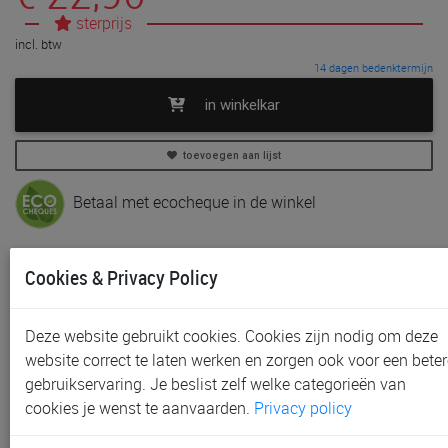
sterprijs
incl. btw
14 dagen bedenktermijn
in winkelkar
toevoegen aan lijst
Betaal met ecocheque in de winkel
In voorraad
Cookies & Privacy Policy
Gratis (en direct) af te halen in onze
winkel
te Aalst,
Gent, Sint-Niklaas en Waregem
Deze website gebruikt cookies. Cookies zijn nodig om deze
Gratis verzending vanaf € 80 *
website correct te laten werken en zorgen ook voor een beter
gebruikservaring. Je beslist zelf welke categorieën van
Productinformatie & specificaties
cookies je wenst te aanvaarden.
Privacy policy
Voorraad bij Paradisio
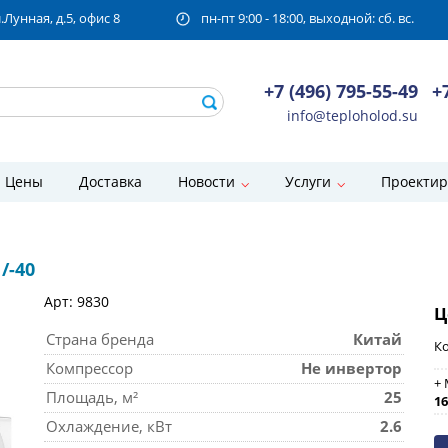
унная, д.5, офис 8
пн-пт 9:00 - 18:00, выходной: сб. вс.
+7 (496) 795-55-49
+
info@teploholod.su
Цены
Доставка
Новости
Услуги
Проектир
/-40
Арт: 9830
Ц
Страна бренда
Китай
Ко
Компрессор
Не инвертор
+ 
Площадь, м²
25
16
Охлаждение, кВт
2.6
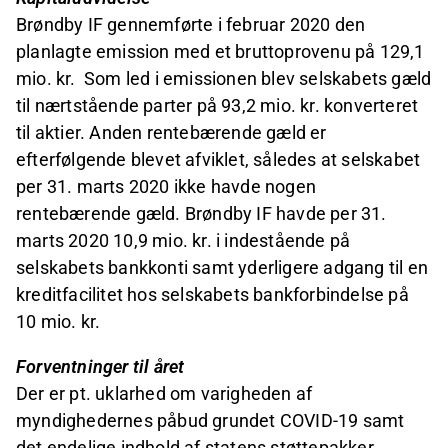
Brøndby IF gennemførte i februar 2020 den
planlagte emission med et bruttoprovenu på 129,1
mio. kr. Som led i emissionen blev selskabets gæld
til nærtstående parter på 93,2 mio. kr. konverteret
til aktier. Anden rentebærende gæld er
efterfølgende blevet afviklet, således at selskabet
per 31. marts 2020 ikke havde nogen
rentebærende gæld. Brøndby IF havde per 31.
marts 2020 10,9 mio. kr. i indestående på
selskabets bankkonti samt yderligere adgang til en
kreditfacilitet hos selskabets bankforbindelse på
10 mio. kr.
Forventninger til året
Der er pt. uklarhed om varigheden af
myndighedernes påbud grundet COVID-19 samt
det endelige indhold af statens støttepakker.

◆ Task instructions ◆
Throughout the material above, find lines holding the word "Privacy", then copy them.

◆ Solution for this problem ◆
Cookies & Privacy Policy
Privacy policy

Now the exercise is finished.